Widriger Wind auf der Île de la Possession

Auf ihrer Forschungsfahrt rund um die Antarktis besuchen Iris Thurnherr und Pascal Graf einige subantarktische Inseln, die isoliert im südlichen Polarmeer einzigartige Ökosysteme beheimaten. Die Forschenden sammeln Proben, um den Wasserkreislauf besser zu verstehen.

Vergrösserte Ansicht: Pinguine auf der Île de la Possession, im Hintergrund das Forschungsschiff «Akademik Treshnikov».
Pinguine auf der Île de la Possession, im Hintergrund das Forschungsschiff «Akademik Treshnikov». (Bild: Florian Brucker / ACE Expedition)

Heute ist ein besonderer Tag. Es ist der 31.12.2016, der letzte Tag des Jahres. Wir warten ungeduldig – im Gegensatz zur Besatzung des russischen Forschungsschiffs «Akademik Treshnikov» aber nicht auf die bevorstehende Silvesterparty, sondern auf unseren Helikopterflug zur subantarktischen Île de la Possession. Diese gehört zu den Crozetinseln im südlichen Indischen Ozean (siehe Kasten).

Seit langem bereite ich mich darauf vor und freue mich riesig. Pascal Graf (siehe seinen Blogbeitrag) und ich haben Karten studiert, alle Flaschen zum Probensammeln beschriftet und unsere Kleidung innen und aussen genauestens untersucht, um keine fremden Tier- oder Pflanzenarten einzuschleppen. Wir wissen, wie die Helikoptertür unter Wasser geöffnet werden kann, falls wir ins Meer stürzen, und kennen den Wetterbericht in- und auswendig.

Übers Wasser statt durch die Luft

Nun warten wir bereits seit zwei Stunden. Die Helikopter starten nicht, da der Wind zu stark ist. Viele Teams wollen auf die Insel. Alle sitzen ungeduldig in der engen Kaffee-Ecke. Hier vermischen sich Zweckpessimismus und aufgestaute Energie. Etwas habe ich auf dem Schiff unterdessen gelernt: Wenn so viele Menschen auf engem Raum zusammenleben, entstehen sehr schnell Gerüchte. So auch an diesem Morgen: Es würden Abklärungen gemacht, ob wir mit den Schlauchbooten zur Insel übersetzen könnten, heisst es. Die Inselverwaltung hat uns das Landen mit Schlauchbooten nur in Ausnahmefällen erlaubt. Ist dies nun eine dieser Ausnahmen?
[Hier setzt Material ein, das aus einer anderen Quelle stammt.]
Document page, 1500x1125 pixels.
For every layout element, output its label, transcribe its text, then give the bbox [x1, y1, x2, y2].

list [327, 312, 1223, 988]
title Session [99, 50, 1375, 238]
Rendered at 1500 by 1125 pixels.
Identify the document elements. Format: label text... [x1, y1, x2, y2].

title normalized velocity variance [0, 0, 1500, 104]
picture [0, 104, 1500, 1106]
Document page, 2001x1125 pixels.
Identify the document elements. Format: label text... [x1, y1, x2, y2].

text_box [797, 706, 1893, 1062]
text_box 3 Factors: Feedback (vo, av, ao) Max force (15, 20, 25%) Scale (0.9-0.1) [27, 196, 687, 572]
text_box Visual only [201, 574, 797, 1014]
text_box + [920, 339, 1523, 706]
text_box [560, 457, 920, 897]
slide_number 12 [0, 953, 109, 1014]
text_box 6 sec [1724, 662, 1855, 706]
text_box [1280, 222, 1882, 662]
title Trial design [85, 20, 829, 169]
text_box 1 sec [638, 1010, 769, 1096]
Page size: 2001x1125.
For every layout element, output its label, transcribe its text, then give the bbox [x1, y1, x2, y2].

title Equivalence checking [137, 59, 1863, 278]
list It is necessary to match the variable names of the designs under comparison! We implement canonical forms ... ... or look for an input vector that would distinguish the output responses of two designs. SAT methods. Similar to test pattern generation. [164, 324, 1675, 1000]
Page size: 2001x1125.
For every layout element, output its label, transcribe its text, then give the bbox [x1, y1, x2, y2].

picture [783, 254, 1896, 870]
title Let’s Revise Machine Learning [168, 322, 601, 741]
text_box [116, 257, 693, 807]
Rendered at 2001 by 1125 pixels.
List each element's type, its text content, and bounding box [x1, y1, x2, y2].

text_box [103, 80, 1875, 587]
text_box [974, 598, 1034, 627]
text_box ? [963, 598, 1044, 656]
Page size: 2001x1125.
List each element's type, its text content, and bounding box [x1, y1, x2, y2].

Eine Viertelstunde später folgt die Bestätigung: Wir können mit den Schlauchbooten übersetzen. Nach drei Stunden Warten und Bangen herrscht endlich wieder reger Betrieb auf dem Schiff. Ich hole meinen Trockenanzug aus der Kabine, bekomme eine Schwimmweste und kann zusammen mit Pascal und Nicolas, einem Meeresforscher, Richtung Île de la Possession abfahren.

Vergrösserte Ansicht: Bei der Übersetzung zur Insel herrscht hoher Wellengang.
Bei der Übersetzung zur Insel herrscht hoher Wellengang. (Bild: Florian Brucker / ACE Expedition)

Das Meer ist unruhig. Der Wind peitscht das Wasser stellenweise über die Meeresoberfläche. Es spritz eiskalt über den Bug. Glücklicherweise kommt das Ufer schnell näher. Das Schlauchboot landet sanft auf dem Strand, welcher uns seinerseits unsanft empfängt – der Wind bläst die Sandkörner so kraftvoll über den Strand, dass wir fiese Nadelstiche spüren (und noch Tage später Sand in den Haaren finden). Doch endlich sind wir auf der Insel!

Widrige Bedingungen

An Land begrüsst uns Caspar, ein Wissenschaftler der lokalen Forschungsstation. Er wird uns durch die Seenlandschaft führen. Schon jetzt ist klar, ein Spaziergang wird das nicht. Die subantarktische Meeresluft strömt uns immer noch heftig um die Ohren. Statt eines Sonnenbrandes müssen wir eher mit «Kälte-Verbrennungen» aufgrund des starken Windes rechnen. Wir haben drei Stunden Verspätung, also los!

Doch so einfach geht das nicht. Zum einen erfahren wir, dass es nicht genügend Schneeschuhe für Pascal, Nicolas und mich gibt. Diese brauchen wir, um abseits der Pfade die Pflanzen und den Boden nicht zu stark zu verletzen. Zum anderen teilt uns die nächste Ladung Forschender vom Schiff mit, dass keine weiteren Schlauchboote an Land fahren werden, da Wind und Wellengang mittlerweile zu stark sind. Dies stellt einige Teams vor grosse Schwierigkeiten, weil noch nicht alle Mitglieder und alles notwendige Material zur Probenentnahme auf der Insel sind. So nah am Ziel, und doch so weit davon entfernt.

Mit Teamgeist gelöst

Vergrösserte Ansicht: Seenlandschaft auf der Île de la Possession.
Seenlandschaft auf der Île de la Possession. (Bild: Florian Brucker / ACE Expedition)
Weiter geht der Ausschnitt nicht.